CTFP: Contrastive Time-Frequency Pretraining Based Representation Learning of Physiological Signals for Emotion Recognition
摘要
Understanding brainwave dynamics is critical for progress in neuroscience, affective computing, and mental health technologies. However, existing approaches often rely on unimodal processing of EEG signals—either modeling raw temporal sequences or extracting handcrafted spectral features—limiting their ability to generalize across subjects and datasets. Furthermore, few models explicitly learn modality-invariant representations that disentangle emotional information from subject-specific or session-dependent noise. This work introduces Contrastive Time-Frequency Pretraining (CTFP), a deep learning framework that integrates both time-domain EEG signals and frequency-domain Mel-Frequency Cepstral Coefficients (MFCC) representations.
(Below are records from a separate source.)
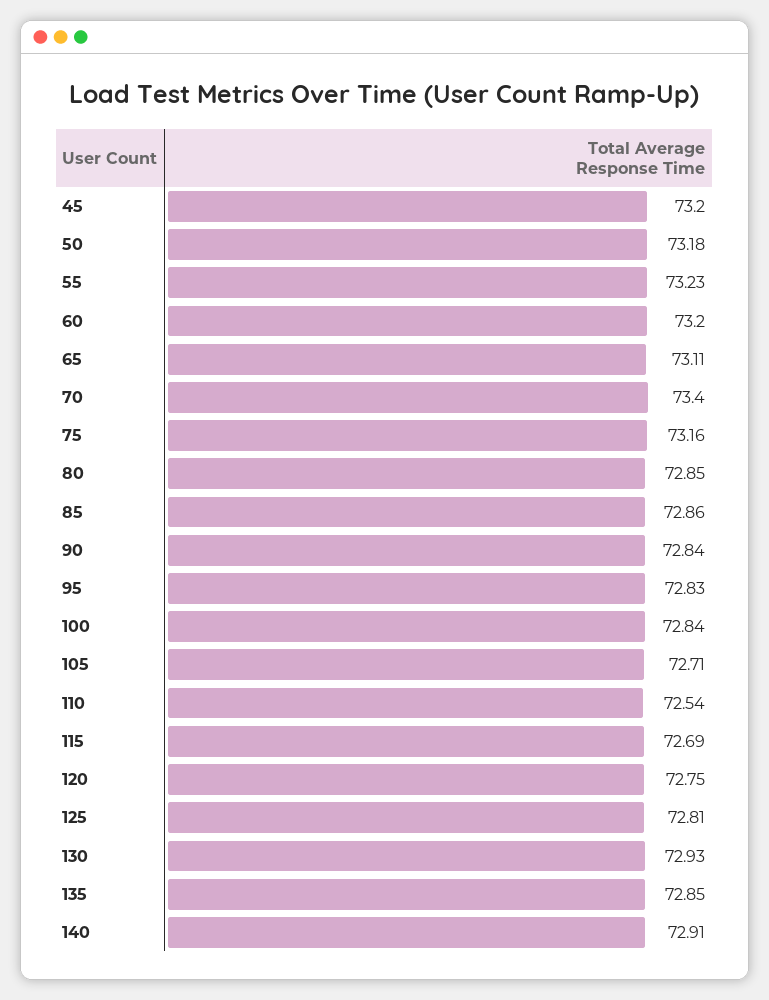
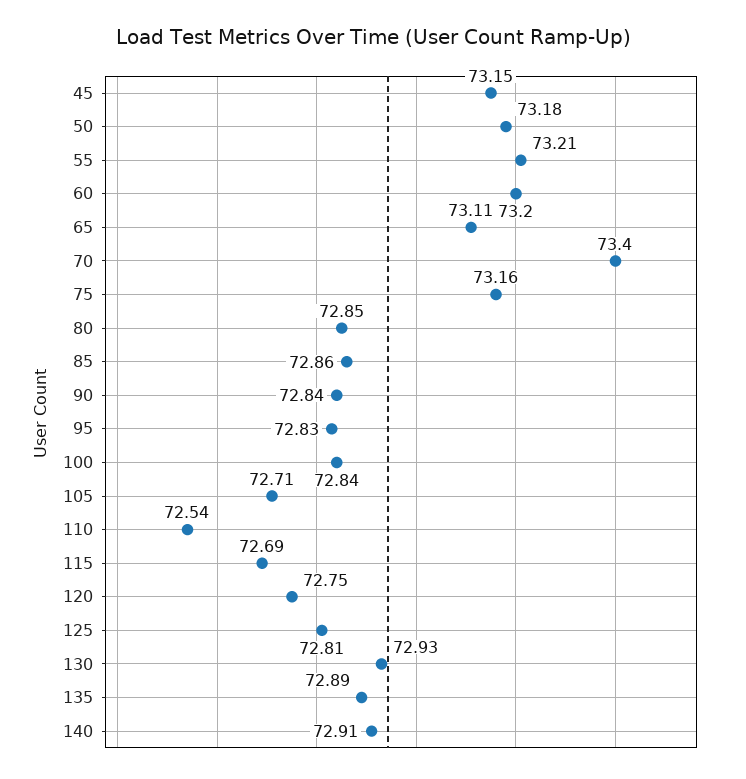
  {
-   "45": 73.2,
+   "45": 73.15,
    "50": 73.18,
-   "55": 73.23,
+   "55": 73.21,
    "60": 73.2,
    "65": 73.11,
    "70": 73.4,
    "75": 73.16,
    "80": 72.85,
    "85": 72.86,
    "90": 72.84,
    "95": 72.83,
    "100": 72.84,
    "105": 72.71,
    "110": 72.54,
    "115": 72.69,
    "120": 72.75,
    "125": 72.81,
    "130": 72.93,
-   "135": 72.85,
+   "135": 72.89,
    "140": 72.91
  }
Inspired by contrastive learning paradigms such as Contrastive Language-Image Pre-Training (CLIP), the proposed CTFP model aligns temporal and spectral views of the same EEG signal in a shared embedding space, encouraging the model to capture emotion-relevant patterns while being robust to nuisance factors. Extensive experiments on three benchmark datasets—SEED, Brainwave EEG, and WESAD—demonstrate that CTFP achieves state-of-the-art (SOTA) performance in emotion recognition, highlighting its effectiveness and generalizability across diverse recording conditions.